### Problem statement
Please count the lines in the records below that include the word "garment" and report only the total.

### Data for this task
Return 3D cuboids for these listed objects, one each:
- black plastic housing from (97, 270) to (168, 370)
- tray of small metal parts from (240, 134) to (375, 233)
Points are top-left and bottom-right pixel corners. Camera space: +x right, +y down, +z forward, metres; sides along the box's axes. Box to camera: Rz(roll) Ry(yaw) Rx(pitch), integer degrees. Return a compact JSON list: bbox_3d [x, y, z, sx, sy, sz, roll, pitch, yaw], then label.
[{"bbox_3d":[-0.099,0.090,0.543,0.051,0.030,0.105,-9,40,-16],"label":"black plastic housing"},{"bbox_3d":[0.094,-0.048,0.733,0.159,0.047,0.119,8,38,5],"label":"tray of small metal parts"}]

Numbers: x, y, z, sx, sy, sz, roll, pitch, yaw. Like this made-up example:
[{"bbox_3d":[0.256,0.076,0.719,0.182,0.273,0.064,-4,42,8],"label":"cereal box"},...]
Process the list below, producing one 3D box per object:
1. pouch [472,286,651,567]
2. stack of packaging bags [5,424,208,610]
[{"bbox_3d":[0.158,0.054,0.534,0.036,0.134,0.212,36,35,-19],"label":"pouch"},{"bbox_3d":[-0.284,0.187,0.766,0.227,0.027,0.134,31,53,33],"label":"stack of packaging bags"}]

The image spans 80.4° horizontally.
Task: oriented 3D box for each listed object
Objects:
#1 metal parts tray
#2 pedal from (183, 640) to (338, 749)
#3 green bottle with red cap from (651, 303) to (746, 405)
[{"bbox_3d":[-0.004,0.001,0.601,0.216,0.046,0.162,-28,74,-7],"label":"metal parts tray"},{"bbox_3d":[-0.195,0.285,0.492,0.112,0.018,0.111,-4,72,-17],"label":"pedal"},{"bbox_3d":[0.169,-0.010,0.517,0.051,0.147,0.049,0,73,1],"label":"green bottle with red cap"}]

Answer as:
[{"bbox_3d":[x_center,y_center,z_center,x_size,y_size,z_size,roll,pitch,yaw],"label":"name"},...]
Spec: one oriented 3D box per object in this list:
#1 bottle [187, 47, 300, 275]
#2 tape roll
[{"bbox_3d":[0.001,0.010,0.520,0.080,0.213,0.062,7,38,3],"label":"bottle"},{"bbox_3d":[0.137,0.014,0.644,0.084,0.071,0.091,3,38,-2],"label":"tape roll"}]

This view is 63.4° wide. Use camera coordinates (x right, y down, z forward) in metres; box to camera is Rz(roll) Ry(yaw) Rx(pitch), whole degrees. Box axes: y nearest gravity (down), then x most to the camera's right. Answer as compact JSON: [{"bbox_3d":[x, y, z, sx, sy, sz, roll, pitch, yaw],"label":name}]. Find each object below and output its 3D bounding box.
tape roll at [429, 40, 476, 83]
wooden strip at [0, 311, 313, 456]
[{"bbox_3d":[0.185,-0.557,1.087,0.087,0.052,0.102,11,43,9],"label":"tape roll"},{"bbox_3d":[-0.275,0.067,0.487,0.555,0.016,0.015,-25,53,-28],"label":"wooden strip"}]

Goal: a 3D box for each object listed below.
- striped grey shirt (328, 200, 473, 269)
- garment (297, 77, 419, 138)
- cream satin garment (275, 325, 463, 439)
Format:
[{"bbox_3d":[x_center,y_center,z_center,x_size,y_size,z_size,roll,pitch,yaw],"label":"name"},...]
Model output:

### Solution for this task
2